SOURCE PASSAGE |
━━━━━━━━━━━━━━━━
The ability of wind to initiate dust and sand storms is dependent on the roughness of the surface at the sub-meter scale, measured by the aerodynamic roughness (Z0). This parameter is a measure of the drag imposed by the surface on the wind and is therefore important also in general circulation models (GCMs). For dry, unvegetated and relatively flat surfaces, the radar backscatter coefficient (sigma-0) is a function of surface roughness at a scale comparable to the radar wavelength. Studies by Greeley et al. (1988, 1991) and Blumberg and Greeley (1993) have shown that there is a correlation between sigma-0 and Z0. Blumberg and Greeley (1993) developed a model to estimate Z0 from radar backscatter coefficients using AIRSAR data and found that the best correlation is with L-Band cross-polarized data. Concurrent measurements with specialized micro-meteorology masts (Figure 6-10) to measure the wind speed, wind direction, and temperature through the lower portion of the atmospheric boundary-layer, calibrated data from SRL-1 for Stovepipe Wells, Death Valley, were analyzed. These models were then applied to SRL-1 data, and an estimate of Z0 was computed. Results show that the models could predict Z0 very closely when using calibrated data (Figure 6-11).

These observations are important because they demonstrate the importance of obtaining calibrated, multi-wavelength and multi-polarization radar data. Use of ERS-1 or RADARSAT data (both C-Band single polarization systems) would not have enabled the same degree of characterization of the eolian roughness of the surface to have been determined.

Orbital radars have also been used to map river flooding and have been recently demonstrated by Brakenridge et al. (1994). In late spring and summer of 1993, the Upper Mississippi River experienced record-setting heavy rainfall. Wisconsin, Iowa, and Illinois experienced the wettest June-July period on record since 1895. In Iowa, measurable rainfall fell somewhere in the state for 33 consecutive days from June 22-July 25. Unusually heavy rains occurred in July, a month that is more commonly characterized by regional moisture deficits.

The radar was used to delineate the flooded agricultural fields along the valley floor and areas of unflooded agricultural land and flooded riverine forest. However, the flood stages determined from ERS-1 scenes lack close-interval sampling in time, and they are not as accurate as in-situ recording gages. The satellite data nevertheless offer an important spatial perspective for particular moments in time. Instead of a continuous local record of rising or falling stage, a single ERS-1 image is a time-instantaneous, spatially continuous portrait of flood stage along as much as 100 km of valley reach. Given favorable flood plain morphology for measuring flood stage, longitudinal profiles of the instantaneous flood surface can be constructed. For this type of investigation, short repeat-time coverage is crucial. This coverage might be achieved using different satellites (e.g., ERS-2 and RADARSAT) or a spacecraft in a short-repeat orbit (although the 3- day repeat of ERS-1 will leave many geographic areas out of the field of view for this part of the mission). RADARSAT could also provide rapid site-revisit capability, provided that the selection of identical viewing geometries is not a requirement.


HOW COULD A NEW U.S. SAR CONTRIBUTE TO ANSWERING THESE SCIENCE QUESTIONS?
━━━━━━━━━━━━━━━━
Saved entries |
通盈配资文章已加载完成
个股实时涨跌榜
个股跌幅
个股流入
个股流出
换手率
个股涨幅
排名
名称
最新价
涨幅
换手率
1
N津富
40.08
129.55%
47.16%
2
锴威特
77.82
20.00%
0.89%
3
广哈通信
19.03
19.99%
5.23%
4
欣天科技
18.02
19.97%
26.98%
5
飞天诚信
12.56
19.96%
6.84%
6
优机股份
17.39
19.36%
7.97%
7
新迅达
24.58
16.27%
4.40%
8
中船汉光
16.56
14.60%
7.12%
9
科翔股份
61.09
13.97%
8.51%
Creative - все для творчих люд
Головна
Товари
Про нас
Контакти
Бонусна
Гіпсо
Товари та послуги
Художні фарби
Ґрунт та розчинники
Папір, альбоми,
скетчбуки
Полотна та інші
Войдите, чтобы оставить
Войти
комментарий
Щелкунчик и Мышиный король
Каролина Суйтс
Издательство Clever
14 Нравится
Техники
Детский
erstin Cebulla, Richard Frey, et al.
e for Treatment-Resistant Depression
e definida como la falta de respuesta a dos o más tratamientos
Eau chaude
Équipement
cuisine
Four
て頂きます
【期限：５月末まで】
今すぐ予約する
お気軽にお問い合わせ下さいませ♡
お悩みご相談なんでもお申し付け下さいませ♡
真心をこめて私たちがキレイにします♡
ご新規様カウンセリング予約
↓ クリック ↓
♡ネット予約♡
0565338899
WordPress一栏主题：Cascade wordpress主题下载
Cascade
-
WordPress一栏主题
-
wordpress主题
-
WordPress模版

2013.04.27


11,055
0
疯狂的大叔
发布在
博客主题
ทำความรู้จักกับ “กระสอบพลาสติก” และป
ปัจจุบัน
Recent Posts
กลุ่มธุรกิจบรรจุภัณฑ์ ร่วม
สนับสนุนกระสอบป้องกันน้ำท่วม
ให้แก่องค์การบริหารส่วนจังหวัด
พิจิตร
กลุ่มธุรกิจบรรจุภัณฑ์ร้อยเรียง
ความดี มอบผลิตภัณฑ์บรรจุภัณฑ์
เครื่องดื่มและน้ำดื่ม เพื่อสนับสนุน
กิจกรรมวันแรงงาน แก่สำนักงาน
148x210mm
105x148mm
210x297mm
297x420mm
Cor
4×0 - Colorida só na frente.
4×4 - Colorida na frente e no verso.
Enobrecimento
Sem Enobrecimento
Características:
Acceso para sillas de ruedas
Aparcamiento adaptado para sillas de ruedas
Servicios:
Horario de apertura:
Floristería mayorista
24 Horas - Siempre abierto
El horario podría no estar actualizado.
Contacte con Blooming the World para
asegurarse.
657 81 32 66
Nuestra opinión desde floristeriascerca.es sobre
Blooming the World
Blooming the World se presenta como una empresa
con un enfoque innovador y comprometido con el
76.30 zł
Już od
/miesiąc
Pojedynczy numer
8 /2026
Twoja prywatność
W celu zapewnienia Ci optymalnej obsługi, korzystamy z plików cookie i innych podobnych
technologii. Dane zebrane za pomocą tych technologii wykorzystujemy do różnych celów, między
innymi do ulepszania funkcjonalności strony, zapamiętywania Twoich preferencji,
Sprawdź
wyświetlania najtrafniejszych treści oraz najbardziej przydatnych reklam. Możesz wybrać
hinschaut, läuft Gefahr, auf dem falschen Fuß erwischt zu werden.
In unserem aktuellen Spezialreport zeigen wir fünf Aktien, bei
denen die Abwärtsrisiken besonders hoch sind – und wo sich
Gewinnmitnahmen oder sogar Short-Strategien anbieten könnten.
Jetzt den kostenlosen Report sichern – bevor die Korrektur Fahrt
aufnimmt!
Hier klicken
━━━━━━━━━━━━━━━━
WORK TO COMPLETE |
#1 Repeat the part of the radar passage that begins at the words "These observations are" and stops after "regional moisture deficits.".
#2 Answer these questions from the radar passage:
(a) In the model by Blumberg and Greeley (1993), which radar data gave the best correlation with Z0?
(b) For how many consecutive days did measurable rainfall fall somewhere in Iowa?
(c) How long a valley reach can a single ERS-1 image portray?

EXPECTED OUTPUTS |
#1
These observations are important because they demonstrate the importance of obtaining calibrated, multi-wavelength and multi-polarization radar data. Use of ERS-1 or RADARSAT data (both C-Band single polarization systems) would not have enabled the same degree of characterization of the eolian roughness of the surface to have been determined.

Orbital radars have also been used to map river flooding and have been recently demonstrated by Brakenridge et al. (1994). In late spring and summer of 1993, the Upper Mississippi River experienced record-setting heavy rainfall. Wisconsin, Iowa, and Illinois experienced the wettest June-July period on record since 1895. In Iowa, measurable rainfall fell somewhere in the state for 33 consecutive days from June 22-July 25. Unusually heavy rains occurred in July, a month that is more commonly characterized by regional moisture deficits.

#2
(a) L-Band cross-polarized data.
(b) 33 consecutive days, from June 22 to July 25.
(c) As much as 100 km.